On Thursday, Zhou Shengxian, director of the State Environmental Protection Administration (SEPA), announced that, "China is now launching an automated project which, by the end of 2008, will closely monitor key polluters who account for 65 percent of the country's industrial waste."


Environment agencies and activists have complained that after being inspected by SEPA officials, many industrial plants simply turn off their expensive sewage disposal facilities and resume the dumping of waste directly into rivers.


As a result, many rivers have started to turn black, with fish populations in rapid decline.


Zhou stated that SEPA's new nationwide real-time monitoring network is aimed at preventing such contempt for government policies. The network will also monitor the activities of urban sewage disposal plants.


In order to ensure the success of the new network, Zhou also announced the implementation of a new government assessment system to ensure that organizations or local officials that choose to ignore their responsibility towards pollution control will be properly dealt with.


The Chinese government has set a goal of slashing the emissions of major pollutants by 10 percent during its 11th Five-Year Plan period (2006-2010), but it recently admitted that it had failed to meet its 2006 goal of a 2 percent reduction.


A recent SEPA report revealed that last year, sulphur dioxide emissions increased by 463,000 tons in China, 1.8 percent higher than the previous year.
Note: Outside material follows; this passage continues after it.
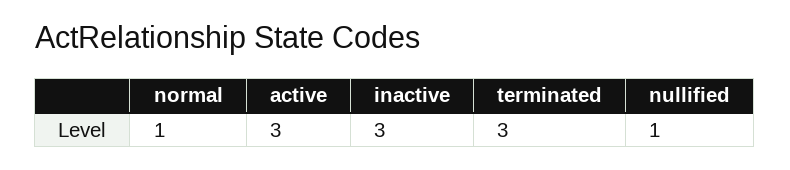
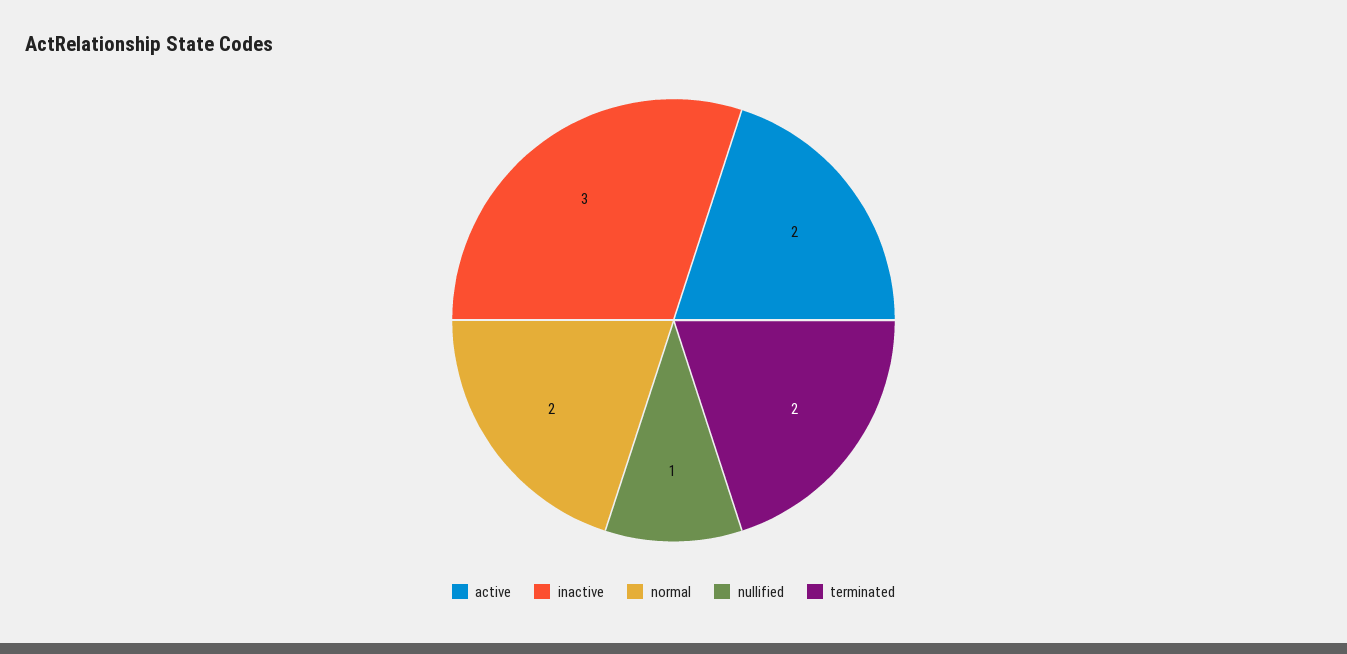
normal: 1 -> 2
active: 3 -> 2
terminated: 3 -> 2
The Chemical Oxygen Demand (COD), a water pollution index, reached 14.31 million tons, a 1.2 percent rise on 2005.


China aims to reduce its sulphur dioxide emissions and COD this year by 3.2 million tons and 1.23 million tons respectively.


"We are optimistic we can meet the target by taking a series of concrete measures," Zhou said.


Chinese Premier Wen Jiabao has decided to head up a taskforce in a bid to ensure that government targets are met and the ongoing trend of deterioration is brought to a halt.


Analysts claim that this unprecedented move by the Premier will serve as a deterrent for local governments who are more interested in economic growth than environmental protection.


Zhou Shengxian, also revealed that plans are in the pipeline for the assessment of local government work on pollution control, in which authorities that fail to meet pollution control targets will be punished by cuts in financial support from the central government. Local officials' promotion prospects are also set to be judged by their efforts in reducing pollution.


"Environment indices will be publicized for public supervision," said Zhou, "those who fabricate them will be dealt with appropriately."